The Mountain Goats – Goths

Nuestra puntuación

8

9

John Darnielle y Peter Hughes han vuelto a hacerlo y esta vez con más de una docena de pistas, dieciséis en su versión Deluxe. En palabras del bajista: “el tema que rodea este álbum (Goth) seguramente sea el que más se acerca a mi corazón”, y se nota. El dúo californiano (y acompañantes) ha conseguido un trabajo redondo y digno de muchas estanterías. La caótica portada es obra de la caricaturista Leela Corman ,y qué decir de las intensas miradas de sus protagonistas a la caza de góticos o cómplices de pertenecer a dicha subcultura, si así preferimos verlo.

Pese al humor aparente y quizás esperado el título pinta oscuro de primeras, pero no lo es tanto si se tiene en cuenta que la influencia de John Darnielle a la hora de escribir estos temas no fue el panorama decadente que la palabra gótico trae consigo. El cantante se inspiró en las raíces del movimiento, en los comienzos de los ’80 y es una pena que aquel tema que se olió, pero no ha llegado a materializarse en este trabajo, Get High and Listen to The Cure, se haya quedado en un cajón. Pero no hay por qué lamentarse pues en su contraportada se leen ideas como “vestir de negro”, “cocaína”, “bandas góticas portuguesas” o “guerreros de una habitación con un ambiente oscuro”. Hay quien los une bajo un tono adolescente con tintes amorosos, pero dista ligeramente pues la temática se trata de manera madura contemplando la vejez o, incluso, la muerte.
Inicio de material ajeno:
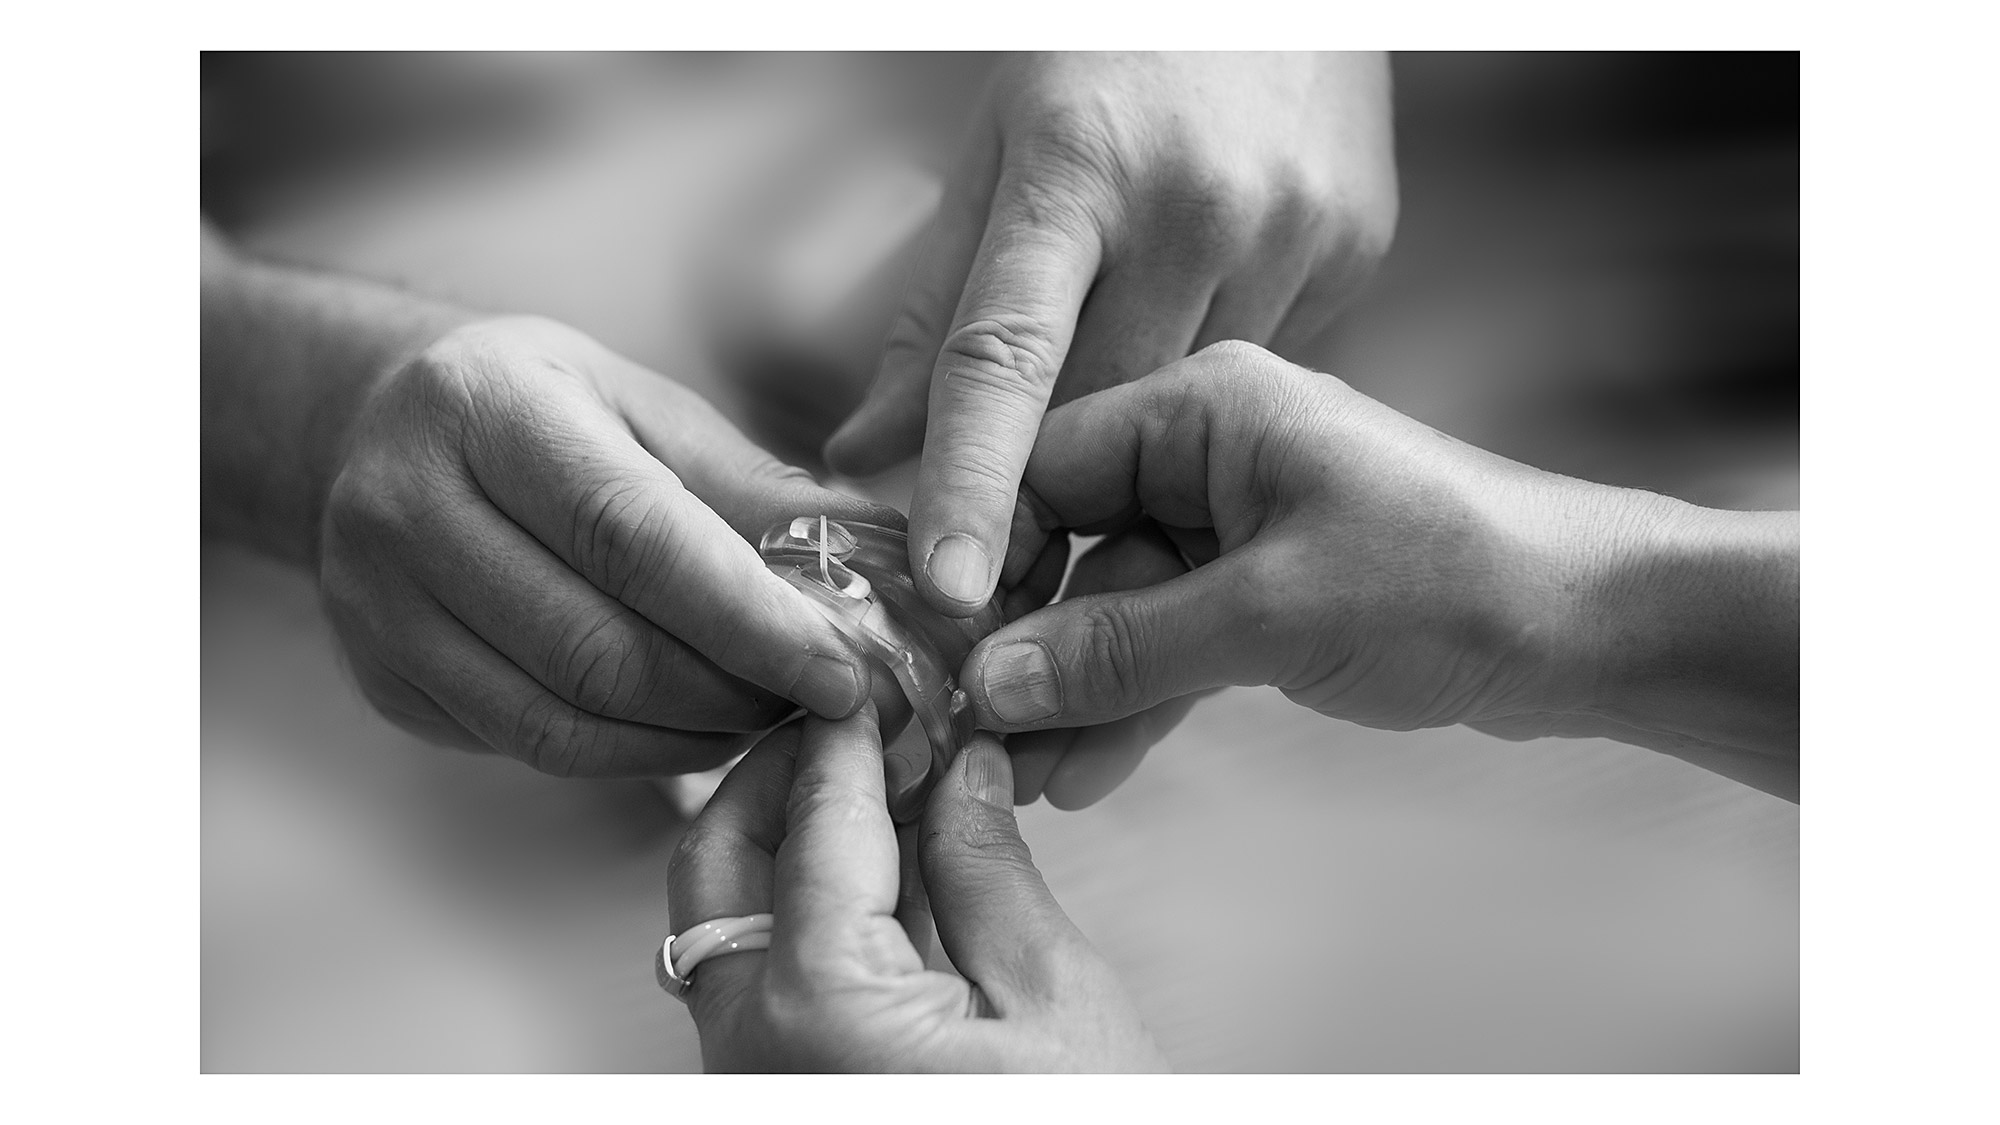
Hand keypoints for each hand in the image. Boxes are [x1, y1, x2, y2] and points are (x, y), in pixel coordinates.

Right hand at [319, 315, 908, 776]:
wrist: (376, 424)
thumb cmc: (547, 409)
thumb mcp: (650, 409)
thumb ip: (756, 488)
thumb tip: (884, 559)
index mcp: (487, 409)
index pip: (632, 538)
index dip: (750, 618)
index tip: (844, 670)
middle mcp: (408, 507)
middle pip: (598, 649)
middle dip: (735, 693)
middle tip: (825, 703)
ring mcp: (379, 605)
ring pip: (562, 722)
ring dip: (692, 738)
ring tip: (771, 717)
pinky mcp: (384, 680)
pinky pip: (530, 747)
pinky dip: (633, 756)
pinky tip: (695, 730)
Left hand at [667, 708, 1165, 1070]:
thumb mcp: (1057, 1001)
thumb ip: (990, 867)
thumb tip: (962, 768)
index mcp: (821, 1008)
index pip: (816, 820)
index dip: (849, 731)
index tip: (874, 676)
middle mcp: (755, 1048)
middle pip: (716, 860)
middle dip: (778, 774)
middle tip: (849, 719)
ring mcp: (754, 1081)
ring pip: (726, 918)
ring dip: (786, 837)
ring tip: (879, 782)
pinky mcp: (779, 1097)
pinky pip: (762, 976)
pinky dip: (804, 908)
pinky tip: (881, 869)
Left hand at [825, 52, 1397, 616]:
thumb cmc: (1106, 59)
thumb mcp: (997, 155)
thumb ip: (934, 311)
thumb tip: (867, 456)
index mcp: (1076, 169)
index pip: (1005, 355)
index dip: (970, 481)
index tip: (949, 586)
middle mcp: (1194, 205)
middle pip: (1104, 410)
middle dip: (1054, 478)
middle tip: (1017, 523)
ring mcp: (1292, 227)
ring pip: (1190, 406)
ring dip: (1144, 425)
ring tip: (1131, 348)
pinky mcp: (1358, 248)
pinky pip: (1266, 364)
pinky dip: (1216, 367)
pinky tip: (1207, 296)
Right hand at [961, 342, 1801, 799]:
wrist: (1593, 627)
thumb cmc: (1448, 579)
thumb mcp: (1266, 615)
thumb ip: (1120, 647)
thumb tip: (988, 680)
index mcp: (1203, 408)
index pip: (1045, 464)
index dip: (980, 555)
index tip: (932, 642)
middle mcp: (1210, 451)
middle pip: (1072, 542)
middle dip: (1026, 642)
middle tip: (968, 729)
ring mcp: (1238, 521)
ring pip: (1118, 605)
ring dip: (1076, 689)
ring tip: (1024, 776)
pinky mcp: (1266, 587)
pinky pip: (1171, 639)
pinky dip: (1136, 699)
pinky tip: (1088, 769)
Si hay alguien que desertó de los trabajos anteriores de la banda o el título sobrepasa sus expectativas y le quita interés, debería darle una oportunidad, pues aun teniendo todo en contra se sorprenderá con la calidad de este LP. El largo da un giro al sonido de The Mountain Goats, quizá porque P. Hughes ha sacado su niño interior, gótico y de Costa Oeste; la sección instrumental suena más potente mientras que la voz de Darnielle se suma como un susurro cuentacuentos encajando perfectamente con las expectativas puestas. Rain in Soho abre el trabajo y sitúa la obra. Llueve sobre la Batcueva, la cuna del gótico londinense, de Bauhaus y Siouxsie And The Banshees. Es curioso que entre los créditos se aclare en mayúsculas que el tema prescinde de guitarras y de arreglos de tono, quizá para alardear de la presencia del Nashville Symphony Chorus y demostrar su profesionalidad. La música continúa con referencias a Andrew Eldritch (cantante y fundador de la banda de gothic-rock británica The Sisters of Mercy) o a las diferencias dentro de una subcultura en We do it different on the West Coast.
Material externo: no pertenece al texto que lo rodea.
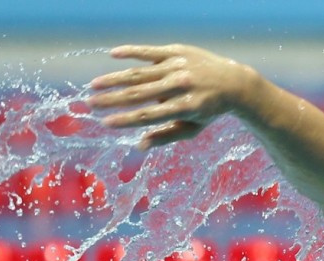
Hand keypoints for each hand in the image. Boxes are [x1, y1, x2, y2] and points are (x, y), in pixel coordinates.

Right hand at [88, 44, 257, 149]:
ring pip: (140, 73)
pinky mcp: (177, 51)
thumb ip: (166, 136)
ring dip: (114, 79)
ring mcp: (178, 66)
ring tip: (94, 85)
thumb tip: (139, 146)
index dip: (126, 120)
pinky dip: (131, 52)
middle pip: (139, 94)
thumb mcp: (192, 128)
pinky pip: (149, 51)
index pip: (148, 116)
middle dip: (112, 100)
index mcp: (185, 107)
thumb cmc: (209, 110)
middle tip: (89, 103)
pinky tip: (112, 55)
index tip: (105, 122)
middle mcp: (181, 86)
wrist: (233, 82)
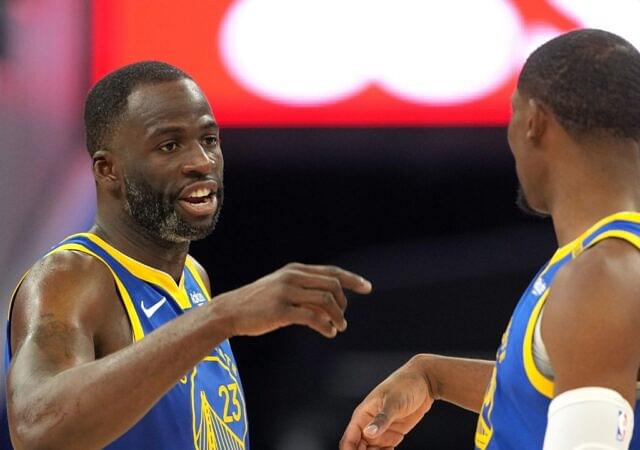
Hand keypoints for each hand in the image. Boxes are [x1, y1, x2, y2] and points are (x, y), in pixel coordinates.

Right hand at [215, 263, 371, 337]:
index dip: (352, 279)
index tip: (368, 287)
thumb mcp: (281, 288)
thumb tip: (331, 305)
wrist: (230, 311)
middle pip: (332, 285)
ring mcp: (286, 292)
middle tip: (343, 318)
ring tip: (338, 328)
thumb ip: (305, 291)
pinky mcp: (281, 310)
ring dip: (337, 316)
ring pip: (325, 301)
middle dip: (343, 303)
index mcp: (294, 270)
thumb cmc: (258, 303)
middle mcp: (292, 277)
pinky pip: (313, 317)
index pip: (331, 271)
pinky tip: (328, 333)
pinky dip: (325, 326)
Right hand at [340, 358, 434, 449]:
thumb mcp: (393, 402)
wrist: (424, 382)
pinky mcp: (392, 434)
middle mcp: (368, 424)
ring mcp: (380, 430)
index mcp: (363, 415)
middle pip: (358, 448)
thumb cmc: (405, 385)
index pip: (349, 440)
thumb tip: (368, 432)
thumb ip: (381, 418)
Uno de los temas mejor conseguidos es Unicorn Tolerance, su sonido ochentero y la fuerza del bajo rozando los comienzos del synth-pop debido a su distorsión, lo sitúan en el tiempo que el grupo pretendía, el problema es que no muchos lo consiguen. Si bien es cierto que la banda ha dado un pasito líricamente y uno grande musicalmente, la manera de escuchar críticamente este álbum reside, sobre todo, en el punto de vista que se le otorgue. Comparado con la docena y media de trabajos previos de este proyecto de John Darnielle, es la cúspide de una larga carrera y brilla por su originalidad frente a los demás. Si se opta por centrarse en las expectativas creadas, la banda ha conseguido dar el carácter gótico que pretendía al largo, pero, en gran medida, las letras están a un trecho de distancia del género comparado con la música.

Si, por último, se pretende comparar con el fruto del movimiento en sí, difiere demasiado de trabajos de los artistas que fundaron la subcultura a principios de los ’80. En cualquier caso, los pros superan a los contras pues su calidad de sonido, los temas a tratar y el ambiente que transmite le otorgan un aspecto único digno de recomendar y de “rallar” por un exceso de reproducciones. Es, por tanto, un buen acercamiento a la banda y una apertura a la cultura gótica de la Costa Oeste.